| Assignment |
From the line that includes "right back paw: (609, 401)" to the last line of the data, quote each line precisely; both boundary lines belong in the answer.

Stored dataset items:
* * * *
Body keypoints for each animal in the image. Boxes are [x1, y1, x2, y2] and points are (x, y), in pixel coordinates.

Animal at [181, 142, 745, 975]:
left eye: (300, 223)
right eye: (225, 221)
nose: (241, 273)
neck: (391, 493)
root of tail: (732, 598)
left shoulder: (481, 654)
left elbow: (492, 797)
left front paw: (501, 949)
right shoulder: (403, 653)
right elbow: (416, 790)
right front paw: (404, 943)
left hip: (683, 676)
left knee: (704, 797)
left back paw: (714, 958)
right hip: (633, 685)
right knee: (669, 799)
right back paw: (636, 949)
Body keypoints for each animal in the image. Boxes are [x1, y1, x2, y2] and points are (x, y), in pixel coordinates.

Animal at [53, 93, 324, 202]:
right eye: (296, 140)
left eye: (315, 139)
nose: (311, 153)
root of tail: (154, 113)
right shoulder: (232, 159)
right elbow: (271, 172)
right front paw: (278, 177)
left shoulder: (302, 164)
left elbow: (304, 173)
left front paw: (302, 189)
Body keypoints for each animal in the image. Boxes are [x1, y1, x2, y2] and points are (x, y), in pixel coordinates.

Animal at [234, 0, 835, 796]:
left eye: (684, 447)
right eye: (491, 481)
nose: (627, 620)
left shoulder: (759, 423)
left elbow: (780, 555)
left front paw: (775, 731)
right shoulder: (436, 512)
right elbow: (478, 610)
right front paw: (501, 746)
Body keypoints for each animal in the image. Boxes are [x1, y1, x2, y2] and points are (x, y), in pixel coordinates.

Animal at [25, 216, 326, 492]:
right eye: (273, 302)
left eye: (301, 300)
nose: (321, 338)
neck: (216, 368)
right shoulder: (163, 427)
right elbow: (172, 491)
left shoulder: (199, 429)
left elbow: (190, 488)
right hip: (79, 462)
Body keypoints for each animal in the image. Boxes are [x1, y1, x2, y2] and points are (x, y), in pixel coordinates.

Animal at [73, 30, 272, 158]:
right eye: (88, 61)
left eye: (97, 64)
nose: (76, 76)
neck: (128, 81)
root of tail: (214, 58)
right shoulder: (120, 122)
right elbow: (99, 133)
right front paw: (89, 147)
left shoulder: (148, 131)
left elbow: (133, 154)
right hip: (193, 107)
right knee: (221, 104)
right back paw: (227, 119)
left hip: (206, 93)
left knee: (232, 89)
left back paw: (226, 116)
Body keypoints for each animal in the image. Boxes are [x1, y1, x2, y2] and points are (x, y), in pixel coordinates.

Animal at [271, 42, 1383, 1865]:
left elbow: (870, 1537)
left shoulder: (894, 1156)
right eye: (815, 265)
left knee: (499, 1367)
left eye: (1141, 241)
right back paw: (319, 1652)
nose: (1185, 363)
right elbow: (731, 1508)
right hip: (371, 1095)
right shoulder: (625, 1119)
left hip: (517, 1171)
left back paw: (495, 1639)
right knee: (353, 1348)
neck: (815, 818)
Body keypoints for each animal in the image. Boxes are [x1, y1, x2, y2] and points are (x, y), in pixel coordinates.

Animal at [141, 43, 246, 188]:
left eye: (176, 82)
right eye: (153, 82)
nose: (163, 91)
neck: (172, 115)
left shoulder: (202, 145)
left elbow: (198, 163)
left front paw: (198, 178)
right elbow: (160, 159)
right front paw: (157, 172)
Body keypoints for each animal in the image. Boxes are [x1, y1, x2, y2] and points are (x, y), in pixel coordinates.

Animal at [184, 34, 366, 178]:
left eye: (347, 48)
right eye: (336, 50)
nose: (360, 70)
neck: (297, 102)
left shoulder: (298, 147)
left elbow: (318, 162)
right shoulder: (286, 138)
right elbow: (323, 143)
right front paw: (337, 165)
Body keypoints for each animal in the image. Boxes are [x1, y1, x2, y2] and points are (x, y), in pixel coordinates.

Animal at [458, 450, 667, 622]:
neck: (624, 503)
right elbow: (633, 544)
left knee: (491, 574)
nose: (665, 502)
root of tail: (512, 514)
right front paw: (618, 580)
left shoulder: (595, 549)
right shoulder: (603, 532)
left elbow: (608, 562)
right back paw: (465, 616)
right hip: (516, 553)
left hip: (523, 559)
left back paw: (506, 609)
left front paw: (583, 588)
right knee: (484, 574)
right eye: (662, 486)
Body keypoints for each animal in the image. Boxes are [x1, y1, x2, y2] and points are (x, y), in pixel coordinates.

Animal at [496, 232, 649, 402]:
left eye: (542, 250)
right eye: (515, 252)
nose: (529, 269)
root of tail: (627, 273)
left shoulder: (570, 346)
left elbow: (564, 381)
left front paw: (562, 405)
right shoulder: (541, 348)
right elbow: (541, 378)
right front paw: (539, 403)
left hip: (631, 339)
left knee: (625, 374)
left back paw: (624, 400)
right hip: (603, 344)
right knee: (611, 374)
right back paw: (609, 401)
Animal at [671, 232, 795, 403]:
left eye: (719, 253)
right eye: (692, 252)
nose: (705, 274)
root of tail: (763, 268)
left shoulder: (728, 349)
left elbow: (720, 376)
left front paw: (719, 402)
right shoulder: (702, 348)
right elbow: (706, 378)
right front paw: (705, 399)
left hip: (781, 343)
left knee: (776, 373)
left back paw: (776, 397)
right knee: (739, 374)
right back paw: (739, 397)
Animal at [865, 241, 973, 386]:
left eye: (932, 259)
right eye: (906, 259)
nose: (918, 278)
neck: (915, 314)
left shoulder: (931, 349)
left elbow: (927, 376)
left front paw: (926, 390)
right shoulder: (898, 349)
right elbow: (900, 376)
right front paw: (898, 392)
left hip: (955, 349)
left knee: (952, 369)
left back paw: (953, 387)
* * * *
| Task answer |
right back paw: (609, 401)
Animal at [671, 232, 795, 403]:
left eye: (719, 253)
right eye: (692, 252)
nose: (705, 274)
root of tail: (763, 268)
left shoulder: (728, 349)
left elbow: (720, 376)
left front paw: (719, 402)
right shoulder: (702, 348)
right elbow: (706, 378)
right front paw: (705, 399)
left hip: (781, 343)
left knee: (776, 373)
left back paw: (776, 397)
right knee: (739, 374)
right back paw: (739, 397)
Animal at [865, 241, 973, 386]:
left eye: (932, 259)
right eye: (906, 259)
nose: (918, 278)
neck: (915, 314)
left shoulder: (931, 349)
left elbow: (927, 376)
left front paw: (926, 390)
right shoulder: (898, 349)
right elbow: (900, 376)
right front paw: (898, 392)
left hip: (955, 349)
left knee: (952, 369)
left back paw: (953, 387)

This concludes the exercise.